Gema Bedug dan Warna Budaya: Semarak Dugderan Semarang 2025

Suasana Kemeriahan Dugderan dalam Menyambut Bulan Suci Ramadan 2025 di Masjid Agung Jawa Tengah pada Jumat (28/2). (Sumber: Manunggal)

 

Semarangan Warga Semarang kembali merayakan Dugderan, sebuah tradisi budaya yang telah menjadi ciri khas kota ini dalam menyambut bulan Ramadan pada Jumat (28/2). Dugderan merupakan acara rutin yang dilaksanakan setiap H-1 Ramadan dan selalu dinantikan oleh masyarakat lokal maupun pengunjung dari luar kota. Tradisi ini tidak hanya menjadi pengingat datangnya bulan puasa, tetapi juga menjadi ajang untuk menampilkan kekayaan budaya Semarang. 

Menurut Muarif, salah satu anggota Satuan Polisi Pamong Praja Kota Semarang, Dugderan sudah menjadi bagian dari sejarah Kota Semarang. Menurut keterangannya tahun ini acara dimulai sejak pukul satu siang di Balai Kota Semarang, dilanjutkan ke Kauman, dan berakhir di Masjid Agung Jawa Tengah (MAJT).

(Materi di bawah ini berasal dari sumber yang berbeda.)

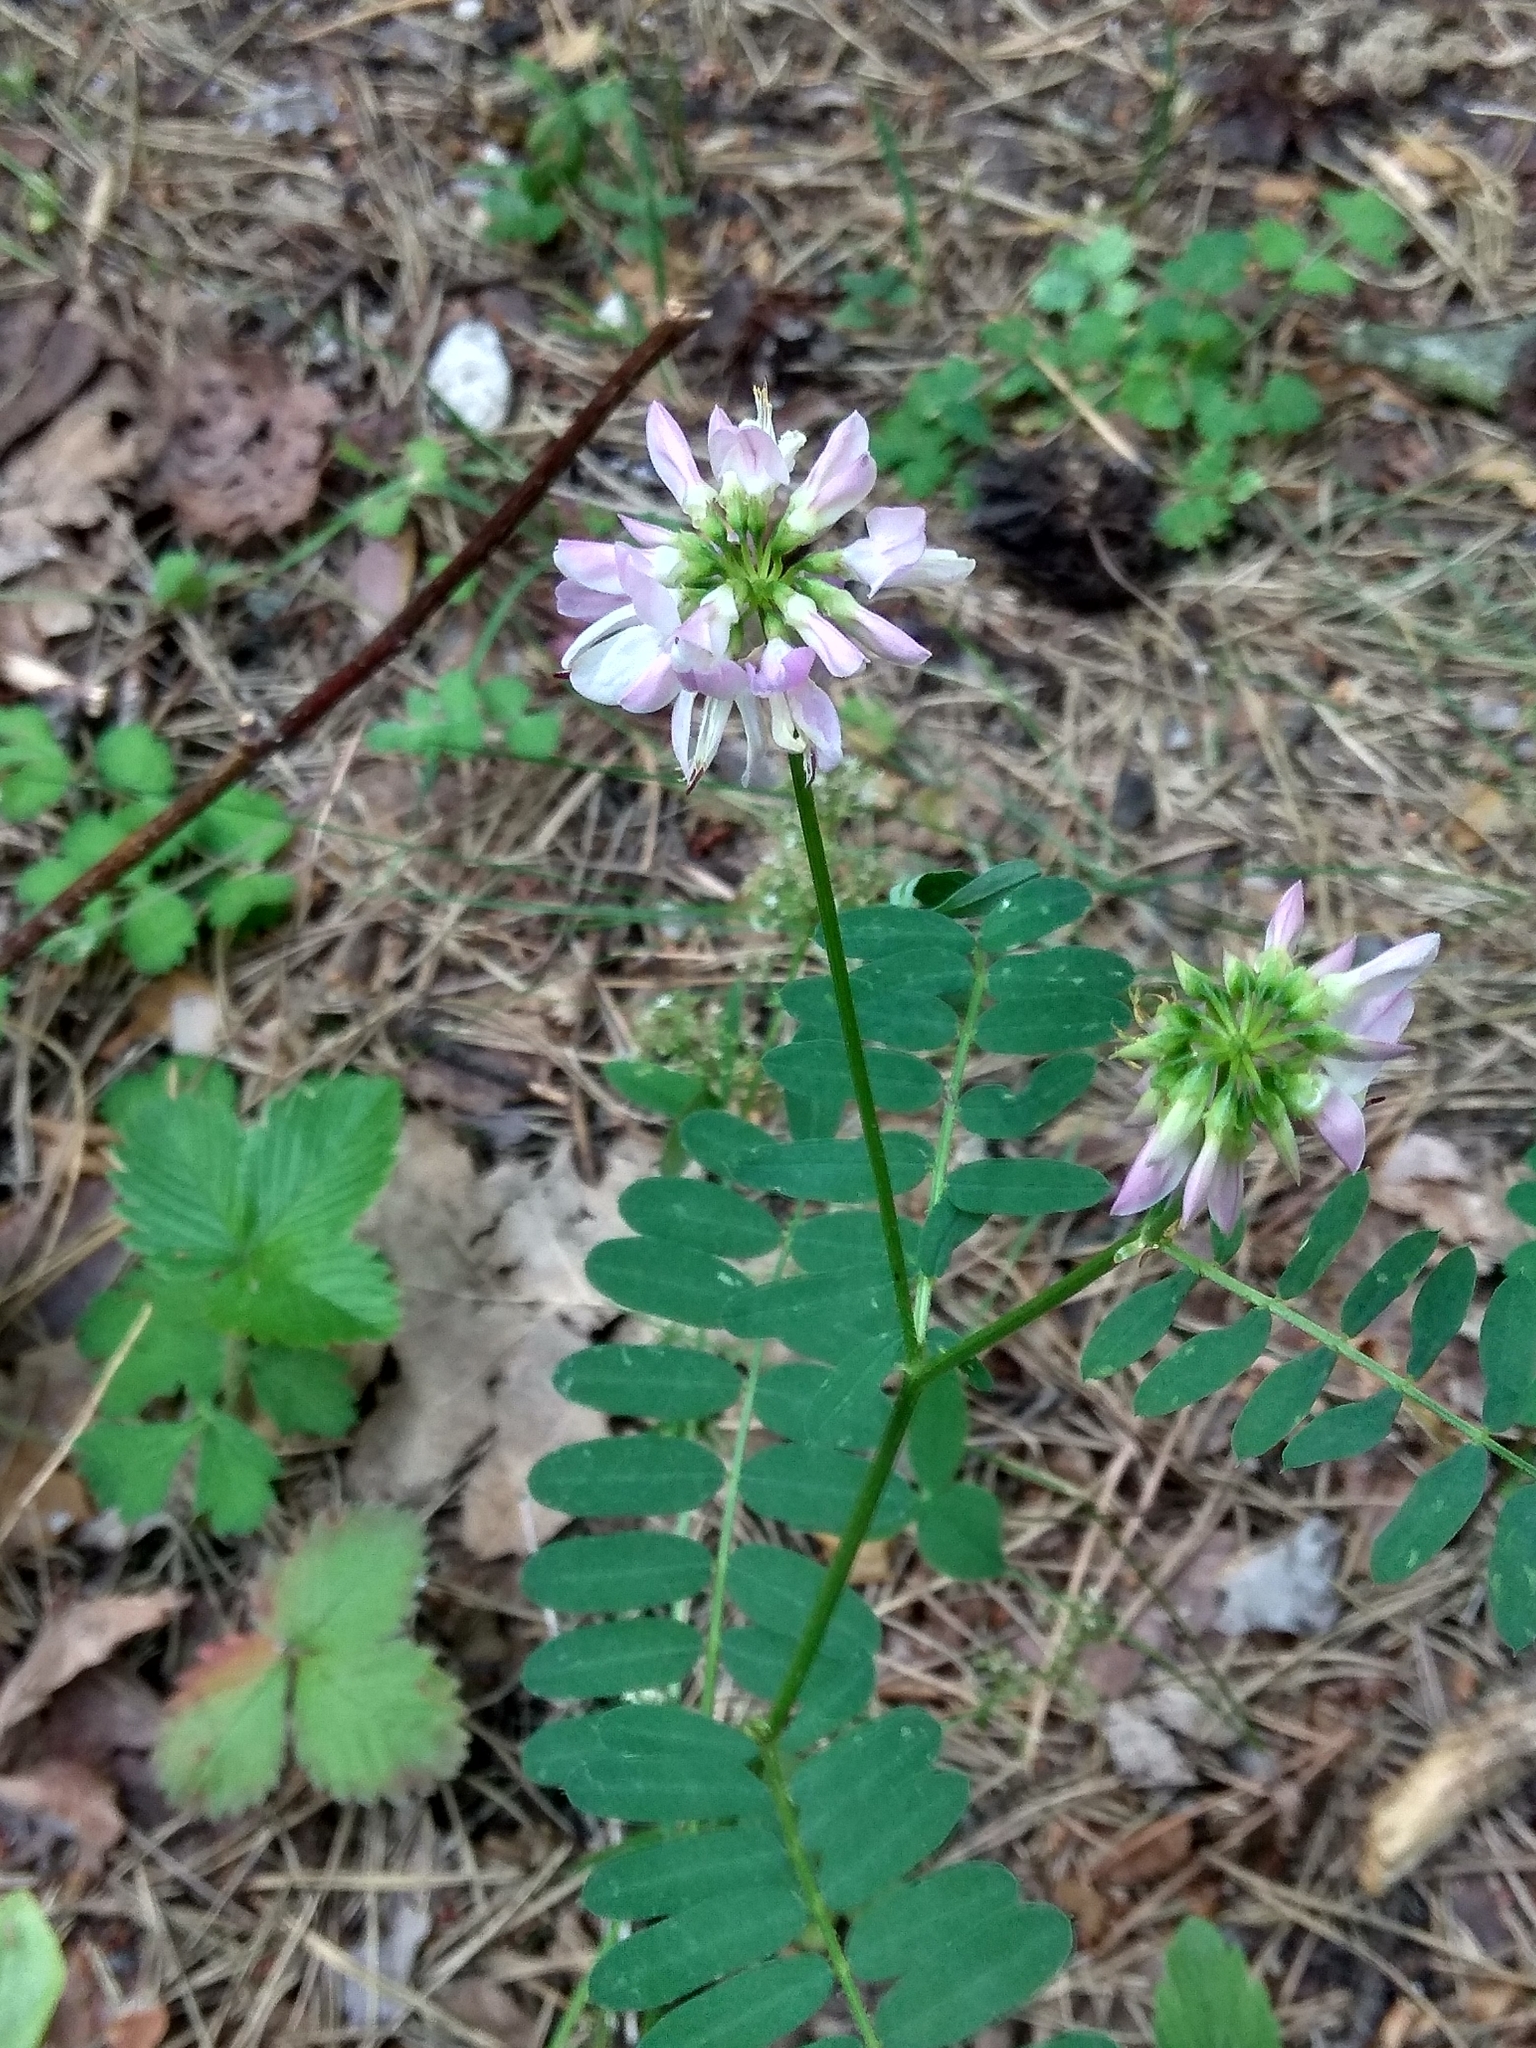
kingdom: Plantae
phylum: Tracheophyta
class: Magnoliopsida
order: Fabales
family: Fabaceae
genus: Coronilla
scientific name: Coronilla varia
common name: Crownvetch
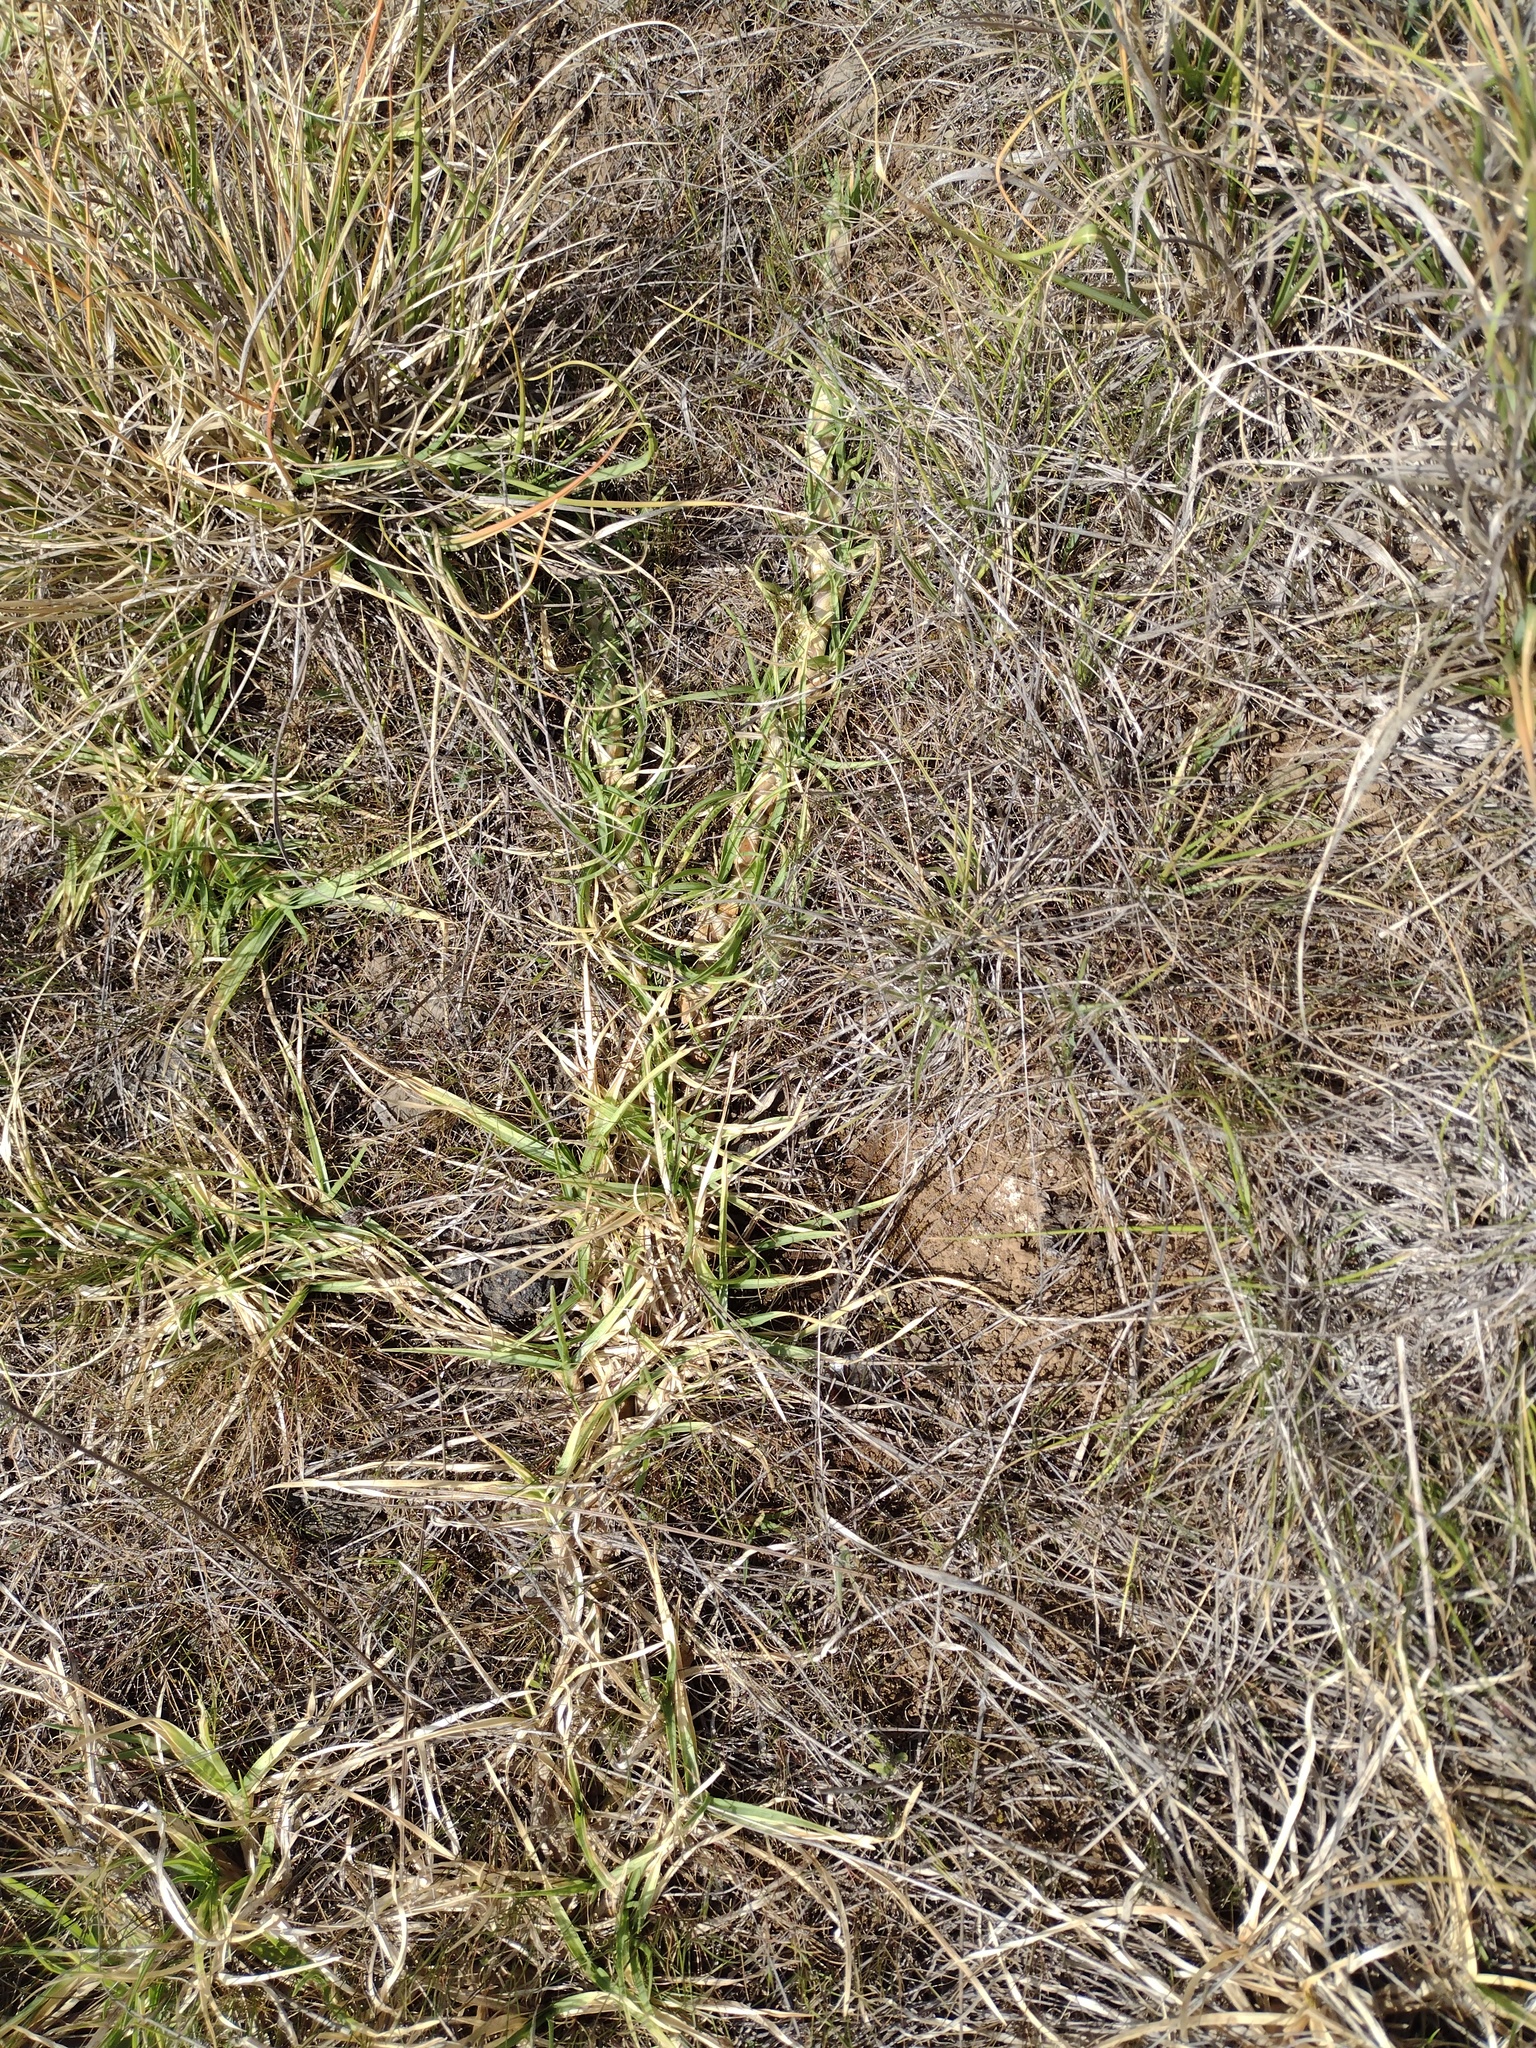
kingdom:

Rangkaian kegiatan dalam Dugderan meliputi karnaval budaya yang menampilkan berbagai pagelaran seni tradisional, termasuk penampilan ikonik Warak Ngendog yang selalu hadir dalam setiap perayaan Dugderan. Warak Ngendog merupakan karakter fiksi berupa hewan berkaki empat dan berbulu dengan warna tubuh yang beragam. Karakter ini melambangkan kehidupan masyarakat Semarang yang beragam. 

“Ini memang sejarah Kota Semarang dan pemerintah daerah selalu melaksanakan kegiatan ini setiap tahunnya,” ujar Muarif.

Tak sampai di situ, rangkaian acara Dugderan ditutup dengan pidato dari Wali Kota dan Wakil Wali Kota Kota Semarang. Kemudian, dilanjutkan dengan pemukulan bedug sebanyak tujuh kali disertai ledakan bom balon. Warga berlomba-lomba mengabadikan momen yang hanya diadakan setiap menjelang bulan Ramadan tersebut. Acara ditutup dengan doa dan harapan agar datangnya bulan Ramadan membawa berkah bagi masyarakat Semarang. 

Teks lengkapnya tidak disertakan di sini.